IL-1 induced shape changes mediated by ras

Abstract

IL-1, an inflammatory cytokine, is known to mediate a wide range of biological activities in a number of cell lines. IL-1 receptor binding causes modulation at focal adhesions and reorganisation of the actin cytoskeleton. Further, IL-1 induced signal transduction is regulated by integrin binding and fibronectin attachment is permissive in IL-1 mediated gene regulation. Members of the p21ras superfamily of GTP-binding proteins have been shown to play a central role in mediating coregulation of structural and growth factor/cytokine mediated responses. To determine the role of GTP-binding proteins in matrix regulation of IL-1 mediated responses we have made GTPase/EGFP constructs of human Ras and the dominant negative mutant Asn17-Ras. Confocal microscopy of live cells shows that IL-1 stimulation of Ha-Ras transfected cells plated on a fibronectin matrix show relocalisation of the Ras/EGFP fusion protein to the cell membrane, and subsequent rapid and pronounced shape changes, causing cell rounding to 50–70% of original section area.
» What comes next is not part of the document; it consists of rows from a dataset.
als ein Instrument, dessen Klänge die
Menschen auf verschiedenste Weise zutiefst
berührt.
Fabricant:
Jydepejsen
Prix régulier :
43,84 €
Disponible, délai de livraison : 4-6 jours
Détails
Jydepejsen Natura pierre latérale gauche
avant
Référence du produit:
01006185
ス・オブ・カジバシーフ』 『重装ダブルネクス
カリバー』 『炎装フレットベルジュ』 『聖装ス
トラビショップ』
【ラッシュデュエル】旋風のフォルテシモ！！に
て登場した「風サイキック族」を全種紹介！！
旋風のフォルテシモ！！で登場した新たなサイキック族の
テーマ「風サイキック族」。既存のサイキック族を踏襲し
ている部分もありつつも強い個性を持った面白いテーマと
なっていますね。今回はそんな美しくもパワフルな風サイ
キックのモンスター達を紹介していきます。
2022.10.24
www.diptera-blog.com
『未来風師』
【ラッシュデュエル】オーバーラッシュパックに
No such changes were seen upon stimulation with EGF, a known activator of Ras. The shape changes correlate with a transient activation of Ras in fibronectin attached cells, comparable with that of EGF. Transfection of cells with the dominant negative Ras construct (Asn17-Ras), or plating of Ras transfected cells on bare tissue culture plastic abrogates the observed IL-1 induced changes in cell morphology and activation. Automated screening of transfected cells at low magnification gave similar results, showing that IL-1 affects approximately 50% of the transfected cell population. These data indicate that IL-1 induced shape changes are due to activation of Ras, and that it is involved in regulating IL-1 mediated responses in a matrix dependent manner. The studies are supported by the STFUSH, the Medical Research Council and the Wellcome Trust.